#### The input ####

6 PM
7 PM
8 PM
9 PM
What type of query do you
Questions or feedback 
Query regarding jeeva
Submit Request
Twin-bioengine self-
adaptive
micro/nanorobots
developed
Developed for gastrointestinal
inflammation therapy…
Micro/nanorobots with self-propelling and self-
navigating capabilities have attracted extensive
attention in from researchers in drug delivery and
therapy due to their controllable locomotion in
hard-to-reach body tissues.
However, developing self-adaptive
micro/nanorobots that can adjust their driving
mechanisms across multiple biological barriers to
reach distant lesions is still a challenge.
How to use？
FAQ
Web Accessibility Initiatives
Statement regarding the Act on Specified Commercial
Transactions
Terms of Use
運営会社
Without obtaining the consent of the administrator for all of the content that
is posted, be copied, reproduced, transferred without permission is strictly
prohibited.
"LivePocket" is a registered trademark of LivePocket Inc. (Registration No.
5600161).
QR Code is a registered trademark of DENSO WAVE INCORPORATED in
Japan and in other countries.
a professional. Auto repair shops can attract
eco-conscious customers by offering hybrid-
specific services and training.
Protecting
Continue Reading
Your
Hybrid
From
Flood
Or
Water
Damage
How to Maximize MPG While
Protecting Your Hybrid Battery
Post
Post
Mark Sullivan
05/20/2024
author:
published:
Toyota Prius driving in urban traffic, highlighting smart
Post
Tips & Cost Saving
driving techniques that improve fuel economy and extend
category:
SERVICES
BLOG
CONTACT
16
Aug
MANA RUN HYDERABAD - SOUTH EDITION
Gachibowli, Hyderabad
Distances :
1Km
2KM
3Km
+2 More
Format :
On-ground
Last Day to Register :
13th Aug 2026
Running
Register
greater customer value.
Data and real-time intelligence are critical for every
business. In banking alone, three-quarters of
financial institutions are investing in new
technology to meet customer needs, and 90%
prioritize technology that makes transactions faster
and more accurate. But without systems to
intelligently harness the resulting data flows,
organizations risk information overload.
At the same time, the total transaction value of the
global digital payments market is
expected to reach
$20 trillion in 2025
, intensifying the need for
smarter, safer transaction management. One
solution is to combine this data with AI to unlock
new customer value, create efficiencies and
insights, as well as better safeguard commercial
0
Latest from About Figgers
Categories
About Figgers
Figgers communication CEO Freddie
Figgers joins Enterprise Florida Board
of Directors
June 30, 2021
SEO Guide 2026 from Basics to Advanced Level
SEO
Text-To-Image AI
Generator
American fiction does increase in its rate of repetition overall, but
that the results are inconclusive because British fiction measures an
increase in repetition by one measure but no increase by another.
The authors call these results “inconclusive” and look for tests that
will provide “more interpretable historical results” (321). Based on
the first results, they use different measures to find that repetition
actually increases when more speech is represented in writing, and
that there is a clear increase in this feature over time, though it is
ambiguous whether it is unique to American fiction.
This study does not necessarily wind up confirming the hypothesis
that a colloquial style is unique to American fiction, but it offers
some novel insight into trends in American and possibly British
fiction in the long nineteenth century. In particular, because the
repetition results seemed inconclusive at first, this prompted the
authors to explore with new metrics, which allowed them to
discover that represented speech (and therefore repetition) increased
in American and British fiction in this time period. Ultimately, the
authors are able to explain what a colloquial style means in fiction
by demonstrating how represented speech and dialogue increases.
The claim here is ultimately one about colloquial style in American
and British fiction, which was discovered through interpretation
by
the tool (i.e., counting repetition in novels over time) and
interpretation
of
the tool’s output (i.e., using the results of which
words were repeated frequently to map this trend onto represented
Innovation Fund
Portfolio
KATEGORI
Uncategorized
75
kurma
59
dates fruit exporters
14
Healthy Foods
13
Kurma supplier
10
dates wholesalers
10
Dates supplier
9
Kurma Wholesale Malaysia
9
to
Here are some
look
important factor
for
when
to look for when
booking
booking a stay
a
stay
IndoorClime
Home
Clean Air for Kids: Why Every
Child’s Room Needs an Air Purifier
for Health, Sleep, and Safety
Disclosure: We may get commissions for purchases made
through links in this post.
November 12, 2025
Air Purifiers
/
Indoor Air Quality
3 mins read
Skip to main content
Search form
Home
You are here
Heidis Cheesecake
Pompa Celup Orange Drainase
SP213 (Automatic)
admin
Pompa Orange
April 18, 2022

####

**To do**
Put every line of text from the entries above into a Markdown table with two columns, Row and Line. Number each row and leave out blank lines.

**Output of the task**
| Row | Line |
|---|---|
| 1 | 6 PM |
| 2 | 7 PM |
| 3 | 8 PM |
| 4 | 9 PM |
| 5 | What type of query do you |
| 6 | Questions or feedback  |
| 7 | Query regarding jeeva |
| 8 | Submit Request |
| 9 | Twin-bioengine self- |
| 10 | adaptive |
| 11 | micro/nanorobots |
| 12 | developed |
| 13 | Developed for gastrointestinal |
| 14 | inflammation therapy… |
| 15 | Micro/nanorobots with self-propelling and self- |
| 16 | navigating capabilities have attracted extensive |
| 17 | attention in from researchers in drug delivery and |
| 18 | therapy due to their controllable locomotion in |
| 19 | hard-to-reach body tissues. |
| 20 | However, developing self-adaptive |
| 21 | micro/nanorobots that can adjust their driving |
| 22 | mechanisms across multiple biological barriers to |
| 23 | reach distant lesions is still a challenge. |
| 24 | How to use？ |
| 25 | FAQ |
| 26 | Web Accessibility Initiatives |
| 27 | Statement regarding the Act on Specified Commercial |
| 28 | Transactions |
| 29 | Terms of Use |
| 30 | 運営会社 |
| 31 | Without obtaining the consent of the administrator for all of the content that |
| 32 | is posted, be copied, reproduced, transferred without permission is strictly |
| 33 | prohibited. |
| 34 | "LivePocket" is a registered trademark of LivePocket Inc. (Registration No. |
| 35 | 5600161). |
| 36 | QR Code is a registered trademark of DENSO WAVE INCORPORATED in |
| 37 | Japan and in other countries. |
| 38 | a professional. Auto repair shops can attract |
| 39 | eco-conscious customers by offering hybrid- |
| 40 | specific services and training. |
| 41 | Protecting |
| 42 | Continue Reading |
| 43 | Your |
| 44 | Hybrid |
| 45 | From |
| 46 | Flood |
| 47 | Or |
| 48 | Water |
| 49 | Damage |
| 50 | How to Maximize MPG While |
| 51 | Protecting Your Hybrid Battery |
| 52 | Post |
| 53 | Post |
| 54 | Mark Sullivan |
| 55 | 05/20/2024 |
| 56 | author: |
| 57 | published: |
| 58 | Toyota Prius driving in urban traffic, highlighting smart |
| 59 | Post |
| 60 | Tips & Cost Saving |
| 61 | driving techniques that improve fuel economy and extend |
| 62 | category: |
| 63 | SERVICES |
| 64 | BLOG |
| 65 | CONTACT |
| 66 | 16 |
| 67 | Aug |
| 68 | MANA RUN HYDERABAD - SOUTH EDITION |
| 69 | Gachibowli, Hyderabad |
| 70 | Distances : |
| 71 | 1Km |
| 72 | 2KM |
| 73 | 3Km |
| 74 | +2 More |
| 75 | Format : |
| 76 | On-ground |
| 77 | Last Day to Register : |
| 78 | 13th Aug 2026 |
| 79 | Running |
| 80 | Register |
| 81 | greater customer value. |
| 82 | Data and real-time intelligence are critical for every |
| 83 | business. In banking alone, three-quarters of |
| 84 | financial institutions are investing in new |
| 85 | technology to meet customer needs, and 90% |
| 86 | prioritize technology that makes transactions faster |
| 87 | and more accurate. But without systems to |
| 88 | intelligently harness the resulting data flows, |
| 89 | organizations risk information overload. |
| 90 | At the same time, the total transaction value of the |
| 91 | global digital payments market is |
| 92 | expected to reach |
| 93 | $20 trillion in 2025 |
| 94 | , intensifying the need for |
| 95 | smarter, safer transaction management. One |
| 96 | solution is to combine this data with AI to unlock |
| 97 | new customer value, create efficiencies and |
| 98 | insights, as well as better safeguard commercial |
| 99 | 0 |
| 100 | Latest from About Figgers |
| 101 | Categories |
| 102 | About Figgers |
| 103 | Figgers communication CEO Freddie |
| 104 | Figgers joins Enterprise Florida Board |
| 105 | of Directors |
| 106 | June 30, 2021 |
| 107 | SEO Guide 2026 from Basics to Advanced Level |
| 108 | SEO |
| 109 | Text-To-Image AI |
| 110 | Generator |
| 111 | American fiction does increase in its rate of repetition overall, but |
| 112 | that the results are inconclusive because British fiction measures an |
| 113 | increase in repetition by one measure but no increase by another. |
| 114 | The authors call these results “inconclusive” and look for tests that |
| 115 | will provide “more interpretable historical results” (321). Based on |
| 116 | the first results, they use different measures to find that repetition |
| 117 | actually increases when more speech is represented in writing, and |
| 118 | that there is a clear increase in this feature over time, though it is |
| 119 | ambiguous whether it is unique to American fiction. |
| 120 | This study does not necessarily wind up confirming the hypothesis |
| 121 | that a colloquial style is unique to American fiction, but it offers |
| 122 | some novel insight into trends in American and possibly British |
| 123 | fiction in the long nineteenth century. In particular, because the |
| 124 | repetition results seemed inconclusive at first, this prompted the |
| 125 | authors to explore with new metrics, which allowed them to |
| 126 | discover that represented speech (and therefore repetition) increased |
| 127 | in American and British fiction in this time period. Ultimately, the |
| 128 | authors are able to explain what a colloquial style means in fiction |
| 129 | by demonstrating how represented speech and dialogue increases. |
| 130 | The claim here is ultimately one about colloquial style in American |
| 131 | and British fiction, which was discovered through interpretation |
| 132 | by |
| 133 | the tool (i.e., counting repetition in novels over time) and |
| 134 | interpretation |
| 135 | of |
| 136 | the tool’s output (i.e., using the results of which |
| 137 | words were repeated frequently to map this trend onto represented |
| 138 | Innovation Fund |
| 139 | Portfolio |
| 140 | KATEGORI |
| 141 | Uncategorized |
| 142 | 75 |
| 143 | kurma |
| 144 | 59 |
| 145 | dates fruit exporters |
| 146 | 14 |
| 147 | Healthy Foods |
| 148 | 13 |
| 149 | Kurma supplier |
| 150 | 10 |
| 151 | dates wholesalers |
| 152 | 10 |
| 153 | Dates supplier |
| 154 | 9 |
| 155 | Kurma Wholesale Malaysia |
| 156 | 9 |
| 157 | to |
| 158 | Here are some |
| 159 | look |
| 160 | important factor |
| 161 | for |
| 162 | when |
| 163 | to look for when |
| 164 | booking |
| 165 | booking a stay |
| 166 | a |
| 167 | stay |
| 168 | IndoorClime |
| 169 | Home |
| 170 | Clean Air for Kids: Why Every |
| 171 | Child’s Room Needs an Air Purifier |
| 172 | for Health, Sleep, and Safety |
| 173 | Disclosure: We may get commissions for purchases made |
| 174 | through links in this post. |
| 175 | November 12, 2025 |
| 176 | Air Purifiers |
| 177 | / |
| 178 | Indoor Air Quality |
| 179 | 3 mins read |
| 180 | Skip to main content |
| 181 | Search form |
| 182 | Home |
| 183 | You are here |
| 184 | Heidis Cheesecake |
| 185 | Pompa Celup Orange Drainase |
| 186 | SP213 (Automatic) |
| 187 | admin |
| 188 | Pompa Orange |
| 189 | April 18, 2022 |